The problem: Beginning with the line that has "ring pip: (263, 209)" and ending with the line that has "pinky dip: (726, 551)", retype the entries below exactly, except for the pictures.

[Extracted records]
..........

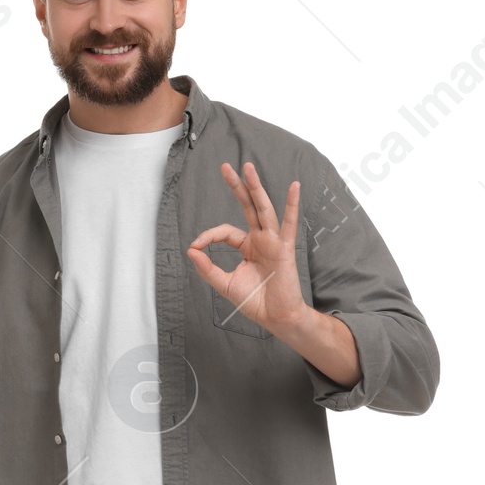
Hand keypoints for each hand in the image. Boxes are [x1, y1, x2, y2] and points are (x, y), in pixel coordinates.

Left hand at [186, 160, 309, 338]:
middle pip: (247, 207)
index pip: (226, 231)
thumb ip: (207, 268)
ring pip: (263, 209)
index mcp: (247, 246)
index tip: (196, 246)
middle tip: (225, 167)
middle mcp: (261, 239)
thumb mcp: (224, 284)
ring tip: (248, 167)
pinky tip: (294, 186)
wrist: (275, 317)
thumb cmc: (255, 302)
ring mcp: (274, 242)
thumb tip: (191, 250)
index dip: (209, 235)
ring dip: (256, 187)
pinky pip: (290, 224)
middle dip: (237, 187)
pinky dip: (292, 205)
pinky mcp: (285, 249)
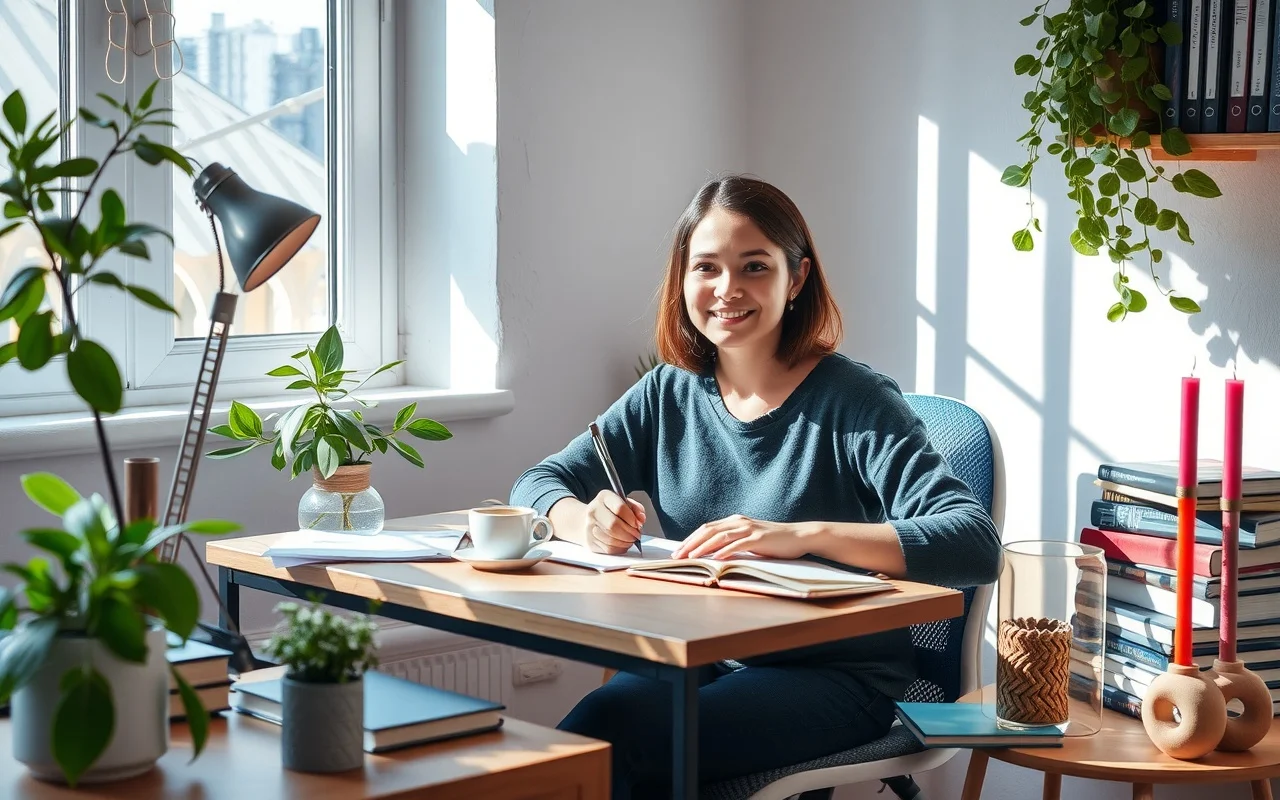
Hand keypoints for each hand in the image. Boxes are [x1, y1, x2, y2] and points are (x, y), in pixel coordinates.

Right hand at [583, 490, 645, 554]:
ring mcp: (589, 527)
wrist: (586, 520)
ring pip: (611, 539)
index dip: (632, 518)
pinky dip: (620, 548)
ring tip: (631, 539)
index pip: (619, 508)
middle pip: (614, 525)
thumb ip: (635, 508)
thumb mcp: (623, 502)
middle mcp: (593, 511)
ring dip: (626, 541)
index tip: (637, 523)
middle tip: (637, 535)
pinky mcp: (590, 542)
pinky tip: (623, 544)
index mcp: (604, 497)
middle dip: (630, 532)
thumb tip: (641, 519)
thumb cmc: (610, 511)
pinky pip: (609, 549)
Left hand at [673, 515, 809, 560]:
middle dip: (691, 544)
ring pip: (720, 537)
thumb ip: (733, 542)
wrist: (798, 536)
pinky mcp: (760, 538)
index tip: (678, 551)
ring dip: (704, 547)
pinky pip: (739, 544)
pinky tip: (716, 559)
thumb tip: (712, 553)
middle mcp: (739, 522)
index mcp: (734, 521)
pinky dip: (726, 551)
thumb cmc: (773, 541)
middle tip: (678, 556)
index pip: (706, 529)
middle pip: (709, 531)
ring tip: (691, 557)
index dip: (691, 539)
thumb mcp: (749, 539)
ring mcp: (749, 529)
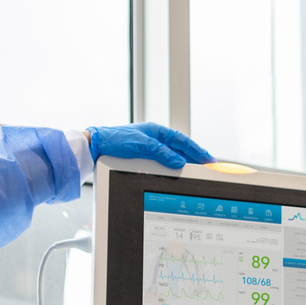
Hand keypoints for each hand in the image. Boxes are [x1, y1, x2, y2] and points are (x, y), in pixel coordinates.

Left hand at [89, 123, 214, 169]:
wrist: (97, 146)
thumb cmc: (116, 140)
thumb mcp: (142, 145)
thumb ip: (161, 153)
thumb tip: (178, 161)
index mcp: (156, 131)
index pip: (182, 141)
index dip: (196, 150)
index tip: (208, 158)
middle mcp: (155, 139)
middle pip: (180, 149)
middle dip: (194, 157)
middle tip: (208, 166)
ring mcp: (150, 148)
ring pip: (172, 156)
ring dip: (184, 163)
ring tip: (196, 171)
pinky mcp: (143, 158)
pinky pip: (163, 163)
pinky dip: (172, 167)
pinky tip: (176, 173)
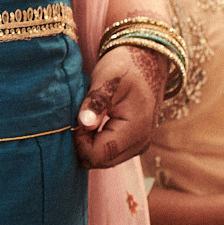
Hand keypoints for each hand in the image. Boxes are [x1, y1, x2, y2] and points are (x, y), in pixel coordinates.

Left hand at [74, 44, 161, 168]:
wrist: (147, 63)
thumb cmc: (125, 68)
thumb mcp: (107, 78)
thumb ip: (96, 102)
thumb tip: (84, 124)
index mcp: (135, 130)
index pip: (98, 155)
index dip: (80, 142)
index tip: (76, 120)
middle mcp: (139, 143)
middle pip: (100, 162)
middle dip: (83, 144)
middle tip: (79, 118)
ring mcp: (138, 145)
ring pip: (104, 159)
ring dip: (90, 143)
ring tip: (86, 118)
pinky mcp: (134, 142)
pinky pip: (110, 152)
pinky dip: (97, 141)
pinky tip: (92, 123)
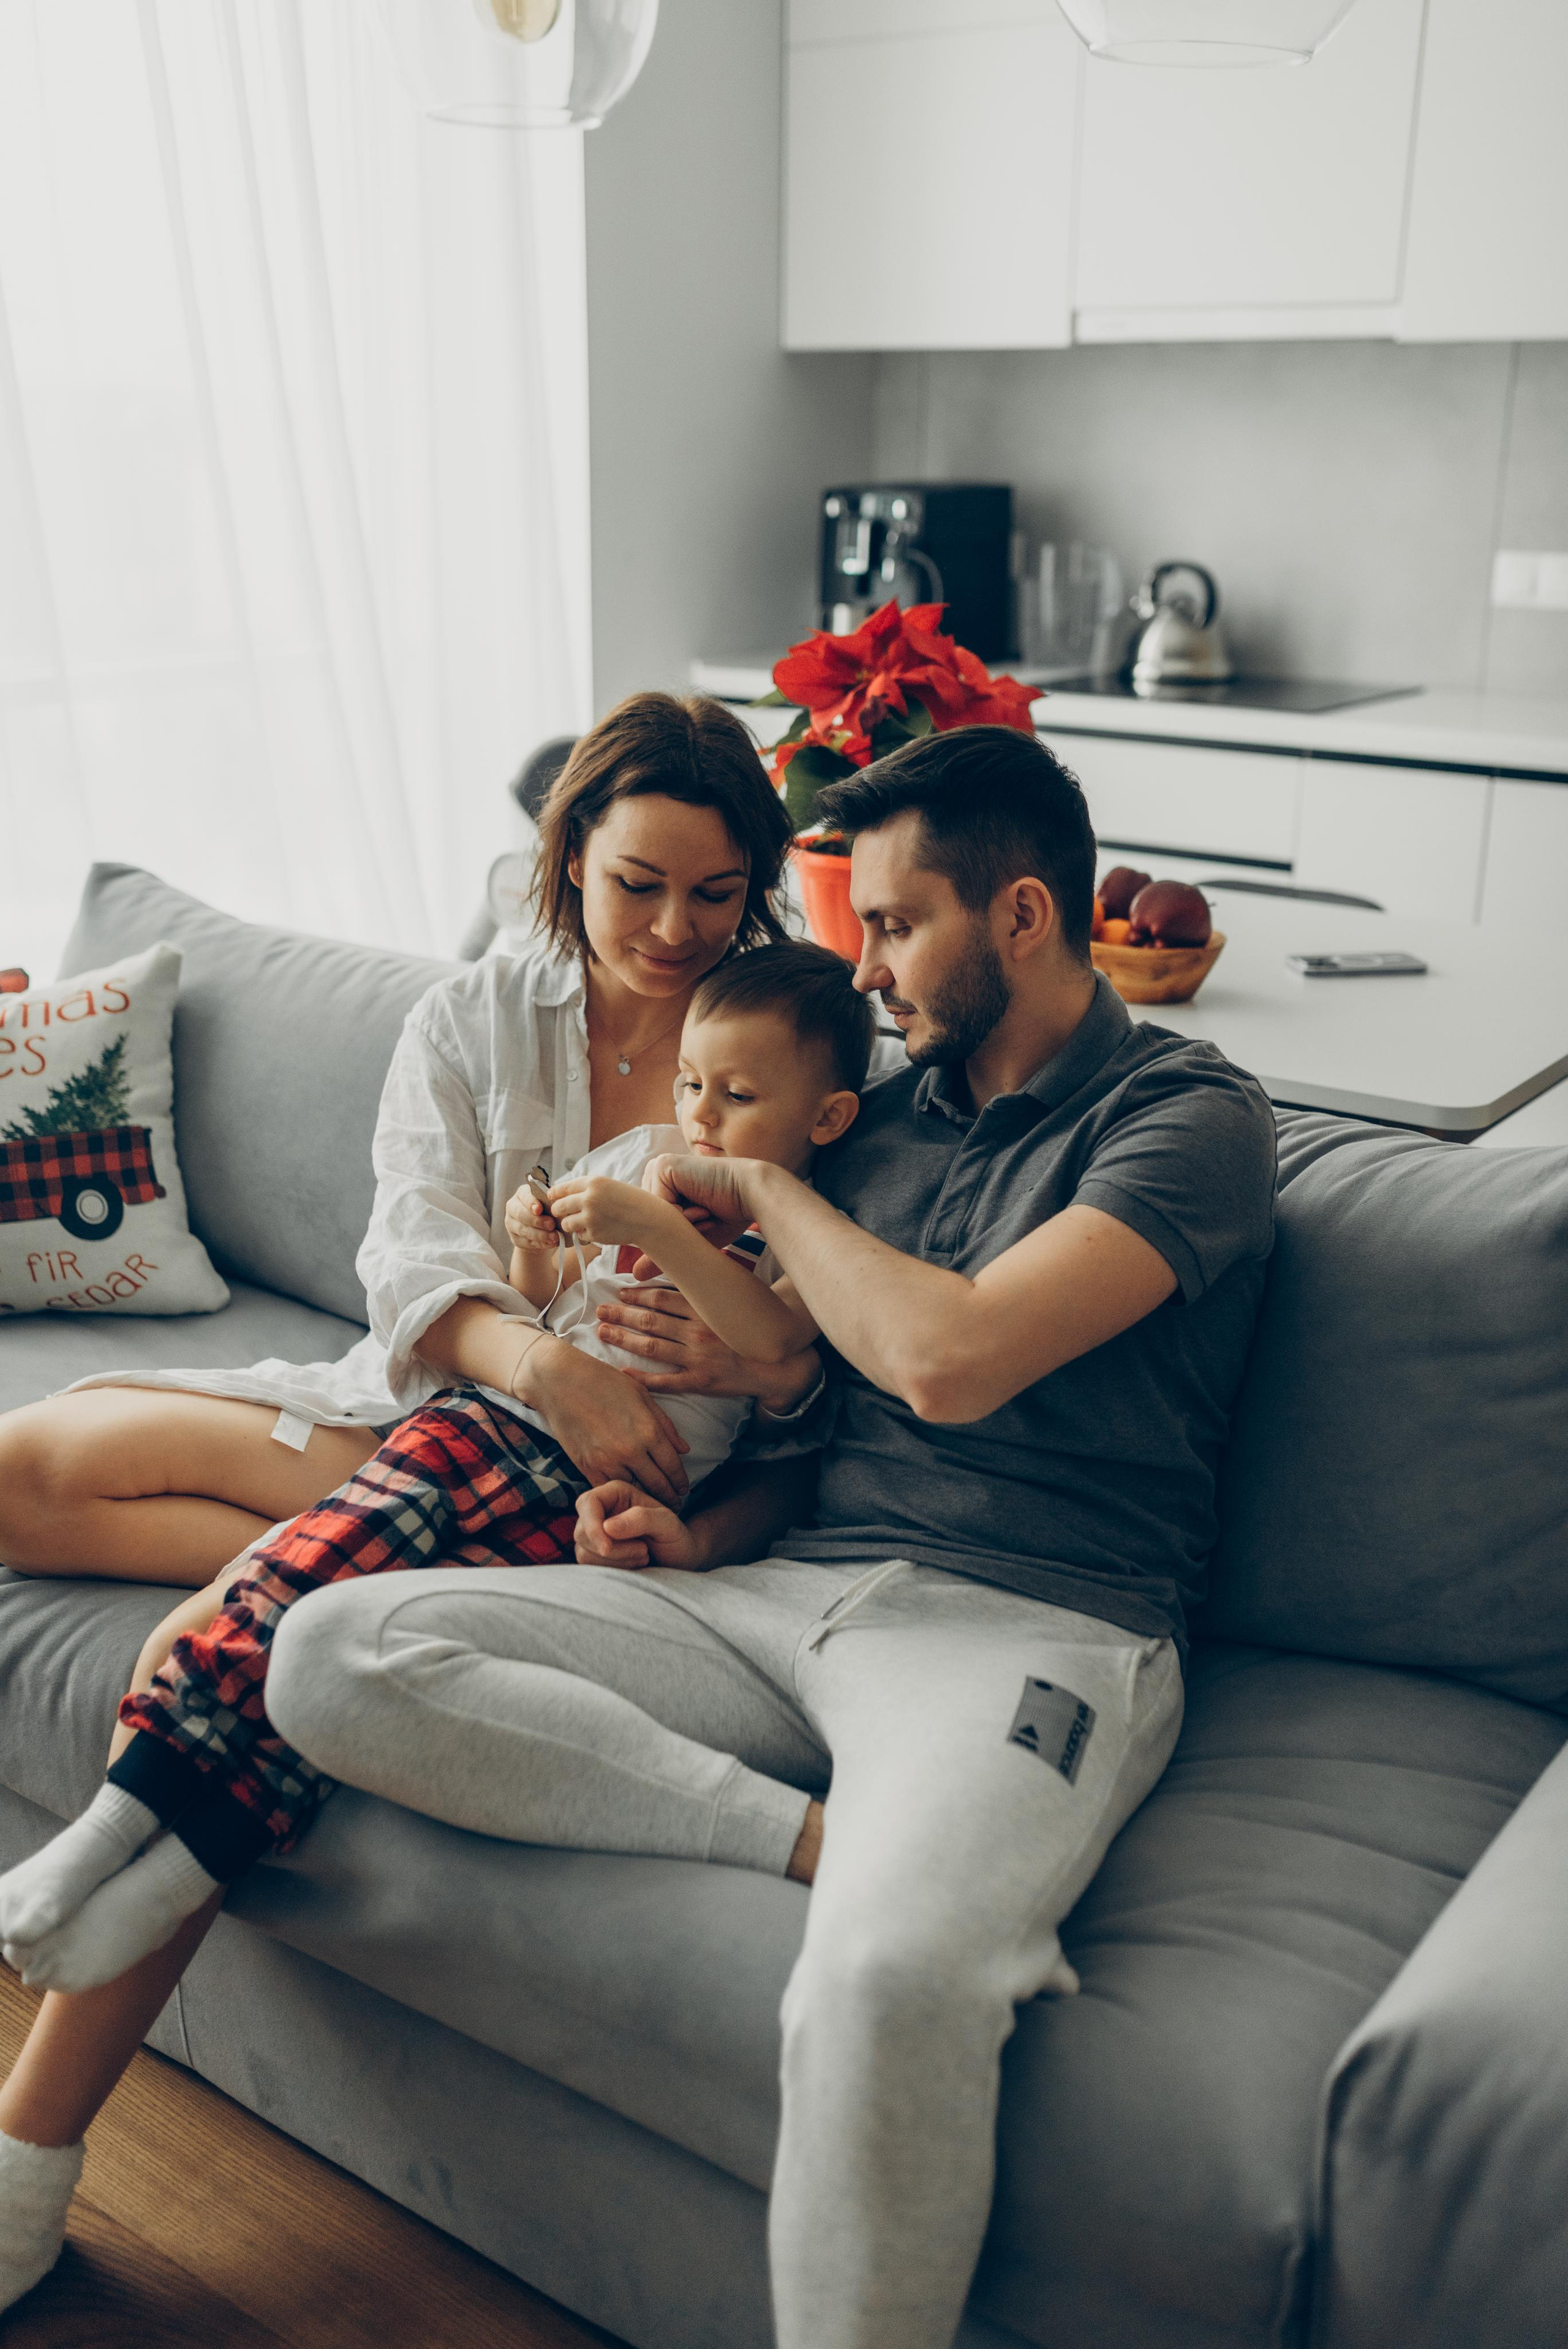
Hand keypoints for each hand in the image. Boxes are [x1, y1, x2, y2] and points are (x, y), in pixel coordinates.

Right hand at [504, 1185, 560, 1250]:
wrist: (542, 1228)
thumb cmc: (548, 1210)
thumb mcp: (551, 1203)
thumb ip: (552, 1203)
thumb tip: (560, 1207)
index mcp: (522, 1193)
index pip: (524, 1196)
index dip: (531, 1203)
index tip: (540, 1209)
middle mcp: (513, 1207)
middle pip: (521, 1214)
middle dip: (537, 1221)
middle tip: (552, 1225)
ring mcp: (511, 1224)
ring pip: (523, 1230)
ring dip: (540, 1234)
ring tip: (554, 1237)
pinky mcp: (515, 1238)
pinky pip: (526, 1242)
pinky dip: (539, 1243)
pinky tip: (550, 1243)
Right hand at [520, 1340, 689, 1504]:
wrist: (560, 1382)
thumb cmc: (604, 1381)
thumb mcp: (642, 1395)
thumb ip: (665, 1425)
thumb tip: (685, 1450)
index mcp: (648, 1430)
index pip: (673, 1467)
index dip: (681, 1482)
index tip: (684, 1490)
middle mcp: (630, 1450)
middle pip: (657, 1484)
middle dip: (669, 1498)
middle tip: (676, 1506)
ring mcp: (607, 1461)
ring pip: (634, 1491)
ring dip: (646, 1500)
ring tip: (654, 1505)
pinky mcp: (587, 1467)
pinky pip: (609, 1489)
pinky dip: (620, 1495)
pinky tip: (627, 1497)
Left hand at [548, 1173, 661, 1251]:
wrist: (648, 1219)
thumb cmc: (630, 1201)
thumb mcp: (609, 1186)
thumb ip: (588, 1189)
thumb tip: (563, 1196)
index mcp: (593, 1182)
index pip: (563, 1188)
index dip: (554, 1194)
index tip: (551, 1197)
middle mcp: (589, 1198)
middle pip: (559, 1207)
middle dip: (559, 1211)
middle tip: (563, 1214)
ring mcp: (590, 1217)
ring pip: (566, 1223)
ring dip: (571, 1224)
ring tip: (582, 1223)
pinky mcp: (594, 1233)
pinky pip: (580, 1235)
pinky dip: (585, 1234)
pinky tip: (598, 1229)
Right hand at [575, 1481, 700, 1571]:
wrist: (679, 1558)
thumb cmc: (675, 1536)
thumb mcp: (667, 1523)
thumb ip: (642, 1519)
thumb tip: (607, 1526)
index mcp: (615, 1493)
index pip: (588, 1503)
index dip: (592, 1527)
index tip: (607, 1549)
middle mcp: (601, 1510)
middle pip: (582, 1531)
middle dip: (611, 1549)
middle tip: (643, 1550)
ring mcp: (595, 1533)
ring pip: (583, 1551)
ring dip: (615, 1561)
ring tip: (643, 1555)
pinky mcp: (594, 1553)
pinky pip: (589, 1565)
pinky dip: (612, 1570)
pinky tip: (633, 1564)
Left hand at [595, 1284, 820, 1407]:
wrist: (777, 1364)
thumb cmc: (754, 1328)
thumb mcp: (737, 1299)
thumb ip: (710, 1286)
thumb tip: (686, 1263)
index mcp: (705, 1309)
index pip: (662, 1298)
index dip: (637, 1294)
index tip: (619, 1292)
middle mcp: (698, 1332)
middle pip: (650, 1320)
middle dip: (621, 1313)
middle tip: (600, 1310)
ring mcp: (697, 1359)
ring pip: (651, 1347)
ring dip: (623, 1338)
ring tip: (603, 1331)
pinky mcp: (699, 1382)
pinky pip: (664, 1381)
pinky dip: (641, 1377)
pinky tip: (621, 1371)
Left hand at [641, 1153, 755, 1251]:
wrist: (753, 1196)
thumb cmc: (728, 1216)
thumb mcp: (691, 1238)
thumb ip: (664, 1252)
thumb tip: (634, 1274)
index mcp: (662, 1184)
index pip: (651, 1220)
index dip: (676, 1233)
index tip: (704, 1223)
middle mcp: (657, 1172)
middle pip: (649, 1218)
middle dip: (677, 1229)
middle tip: (706, 1218)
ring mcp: (658, 1166)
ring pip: (653, 1214)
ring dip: (680, 1224)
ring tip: (705, 1213)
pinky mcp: (664, 1165)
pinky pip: (660, 1205)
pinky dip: (682, 1216)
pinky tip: (702, 1208)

..........

Result below:
ring pip: (263, 209)
index mcp: (247, 246)
index tip: (196, 246)
middle tip: (225, 167)
middle mcp: (261, 239)
thumb mcp: (224, 284)
ring tip: (248, 167)
pinky tip: (294, 186)
wrist: (275, 317)
thumb cmc: (255, 302)
ring mcp: (274, 242)
thumb tip: (191, 250)
index dip: (209, 235)
ring dip: (256, 187)
pinky pip: (290, 224)
middle dip: (237, 187)
pinky dip: (292, 205)
pinky mcp: (285, 249)
Hand keypoints for each hand in the image. Boxes are [x1, y1, x2, y2] and points are (x, y), in pixel coordinates.

Right hand at [583, 490, 645, 554]:
ring mcp: (589, 527)
wrist: (586, 520)
ring pip: (611, 539)
index dip: (632, 518)
pinky dip: (620, 548)
ring tip: (631, 539)
index pip: (619, 508)
middle pip: (614, 525)
thumb ip: (635, 508)
thumb mcp: (623, 502)
middle mcp: (593, 511)
ring dip: (626, 541)
index tip: (637, 523)
middle tip: (637, 535)
pinky mcp: (590, 542)
pinky tip: (623, 544)
index mcp: (604, 497)
middle dip: (630, 532)
thumb tip: (641, 519)
thumb cmc: (610, 511)
pinky pip: (609, 549)
Left hand at [673, 515, 809, 560]:
middle dip: (691, 544)
ring pip: (720, 537)
thumb ip: (733, 542)
wrist: (798, 536)
pinky mcp: (760, 538)
index tip: (678, 551)
ring dip: (704, 547)
pinky pip: (739, 544)
pinky tip: (716, 559)
thumb tip: (712, 553)
middle mcp: (739, 522)
index mcp: (734, 521)
pinky dip: (726, 551)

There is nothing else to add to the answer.